GIVEN INSTRUCTION 1: In the extract about the making of Mary Poppins, what was P. L. Travers's real name?
GIVEN INSTRUCTION 2: Carry on the extract about the making of Mary Poppins, starting after its last sentence.

EXTRACT:
^^^^^^^^
Mrs. Travers finally caves in to her agent’s pleading and flies to California. The rest of the movie shows us just where the idea for Mary Poppins came from, why the film was almost never made and why Mrs. Travers loved Mary Poppins as much – if not more – than any of her fans.

I will not go into the details of that story here. One, I do not want to spoil the movie for you, readers. Two, I might start crying again – and then I will not be able to type to finish this post!

But what, you may ask, was the thing Walt Disney said that made my friends immediately agree that I should watch the movie? It is very near the end (and I cried while I watched it), so I will try not to spoil too much. But Mr. Disney was so determined to make Mary Poppins a film that, when Mrs. Travers abruptly returned to England in a fury, without signing over the rights and without an explanation, he immediately followed her there.

Before he did, though, he learned that her name was not really P. L. Travers. That was her pen name; her real name was Helen Goff. Travers was her father’s first name, and she loved him so much that she took his name as her pseudonym, insisting people call her “Mrs. Travers” in order to hear her father’s name over and over again.

Back to what Walt Disney told her near the end of the film. I do not know if it is really what he said to her in that interview, but from what I know of Walt Disney (admittedly, I do not know him by anything except reputation), it sounds like something he might have said. He told her (as best I can recall through the waterworks), when he was convincing her that he would never do anything to Mary Poppins to ruin it that, “See, that’s what we storytellers do. We bring order to the world. We give people hope, over and over again.”

Excuse me – but I need to stop for a tissue.

*Ahem.* He was right. Storytellers do just that.

The world is a hard, nasty, chaotic mess. No one needs to look any further than the newspaper or the TV news channels to know that. The reports on which Hollywood stars are dating whom drown out the story of a nine year old girl shot and killed while doing her homework in her Chicago home. The videos of Planned Parenthood selling aborted children’s body parts are ignored in favor of the news that a famous lion was killed by a foolish dentist. Two hundred other lions were killed as well by different people in the same country, but even they do not get the spotlight.

What kind of a world is this? It is a world filled with horror and darkness, and that affects us all. It affects some more than others. Babies who could grow up to change the world are killed so that those who kill them can make a profit off their bodies the same way arms or drug dealers make money off of weapons and drugs. A nine year old girl working on her school assignment is killed before she can grow up and decide how she wants to change the world.
^^^^^^^^
DATASET CONTENT:
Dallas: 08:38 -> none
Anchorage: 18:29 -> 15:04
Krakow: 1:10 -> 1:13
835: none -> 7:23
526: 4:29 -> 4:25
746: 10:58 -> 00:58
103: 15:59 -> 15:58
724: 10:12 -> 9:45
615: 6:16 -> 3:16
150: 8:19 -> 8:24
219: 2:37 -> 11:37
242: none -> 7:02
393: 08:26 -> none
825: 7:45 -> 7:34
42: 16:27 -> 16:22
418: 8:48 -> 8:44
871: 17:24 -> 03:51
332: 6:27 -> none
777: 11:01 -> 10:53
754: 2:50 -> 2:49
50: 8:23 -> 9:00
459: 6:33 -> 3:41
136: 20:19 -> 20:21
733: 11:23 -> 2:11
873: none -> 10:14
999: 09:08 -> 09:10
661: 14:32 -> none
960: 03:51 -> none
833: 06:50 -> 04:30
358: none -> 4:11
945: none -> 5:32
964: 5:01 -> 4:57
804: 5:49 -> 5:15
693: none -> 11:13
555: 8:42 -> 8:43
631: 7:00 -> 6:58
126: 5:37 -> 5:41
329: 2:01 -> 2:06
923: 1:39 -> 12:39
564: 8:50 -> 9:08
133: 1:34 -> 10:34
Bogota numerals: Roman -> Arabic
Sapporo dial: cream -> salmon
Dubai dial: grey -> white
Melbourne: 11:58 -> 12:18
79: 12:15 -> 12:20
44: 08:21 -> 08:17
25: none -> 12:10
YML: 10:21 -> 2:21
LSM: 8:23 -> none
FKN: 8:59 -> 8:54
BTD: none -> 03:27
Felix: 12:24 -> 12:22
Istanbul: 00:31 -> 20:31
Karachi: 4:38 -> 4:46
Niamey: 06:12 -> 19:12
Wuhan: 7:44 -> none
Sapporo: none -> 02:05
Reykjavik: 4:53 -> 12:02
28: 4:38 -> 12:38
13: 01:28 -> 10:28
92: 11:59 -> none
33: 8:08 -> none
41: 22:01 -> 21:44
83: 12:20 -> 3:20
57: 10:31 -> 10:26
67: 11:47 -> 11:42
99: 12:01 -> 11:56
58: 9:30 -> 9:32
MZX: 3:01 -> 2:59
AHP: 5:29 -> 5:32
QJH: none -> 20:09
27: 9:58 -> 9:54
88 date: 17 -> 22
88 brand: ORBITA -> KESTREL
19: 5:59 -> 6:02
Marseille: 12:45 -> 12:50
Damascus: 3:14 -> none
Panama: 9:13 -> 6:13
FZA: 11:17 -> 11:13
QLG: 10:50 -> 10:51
^^^^^^^^
EXPECTED OUTPUT 1: Helen Goff

EXPECTED OUTPUT 2:
The rest of us watch it all happen, either unwilling or unable to do much of anything to turn back the darkness. For those of us who do anything, or at least try to do something, we relate well to what Cap is reported to say in the Civil War trailer, “Saving everyone we can doesn’t mean that we can save everyone.”

We are not God. But many of us pretend to be, and it only furthers the darkness. In a world like this, where is the hope? Where is the order? Where is the sense, the sanity?

You all know how big a fan I am of Marvel Comics. I am a big fan of a lot of stories. I listed some of them, in movie form, at the beginning of this post. I pay attention to the news about upcoming Marvel films. I blog about stories. I daydream about stories.

There are a lot of people like me. Some attend the Comic Conventions and other such events around the globe. They learn to speak Klingon; they dress up as their favorite characters; they pay huge amounts of money for an action figure or a film prop, and they are as ecstatic over a new story in their favorite genre as they are when they learn someone in the family is going to have a baby or is getting married.

Others do not show their love of stories by dressing up, learning Klingon, or spending gobs of money on a new action figure. But they still love the stories. They still love the characters. They still catch the latest movie, book, television episode, etcetera. Why? None of this is real. As Mrs. Travers says in Saving Mr. Banks, “Mary Poppins is not real.”

“She’s real to me,” says Disney. “She’s real to my daughters. She’s real to all your readers. She’s there when we need her.”

People who go to Comic Conventions are mocked a lot. I have never been to a Comic Convention, but I have heard the snide things people say when they speak about those who go to these events. “Yeah, Jake went to Comic Con this year. He dressed up like Superman. Can you believe it? He’s forty and he’s still dressing up. Not to mention getting excited over a stupid comic book character. Ha ha ha!”

And that is Walt Disney’s point in this scene. Mary Poppins is not a stupid character. Superman is not a stupid character. Captain America, Hawkeye, Iron Man, the Avengers, the Fellowship of the Ring, Luke Skywalker – none of them is a “stupid character.”

Yes, these characters are not real people. I will never walk down the street and accidentally meet the Steve Rogers I find in Marvel’s comic books. I will never meet Luke Skywalker, Optimus Prime, Col. Jack O’Neill, Aragorn, or any of my other favorite characters in the flesh.

But that does not make the characters any less real. That does not mean they are not there, within me, ready to be there for me when I need them most.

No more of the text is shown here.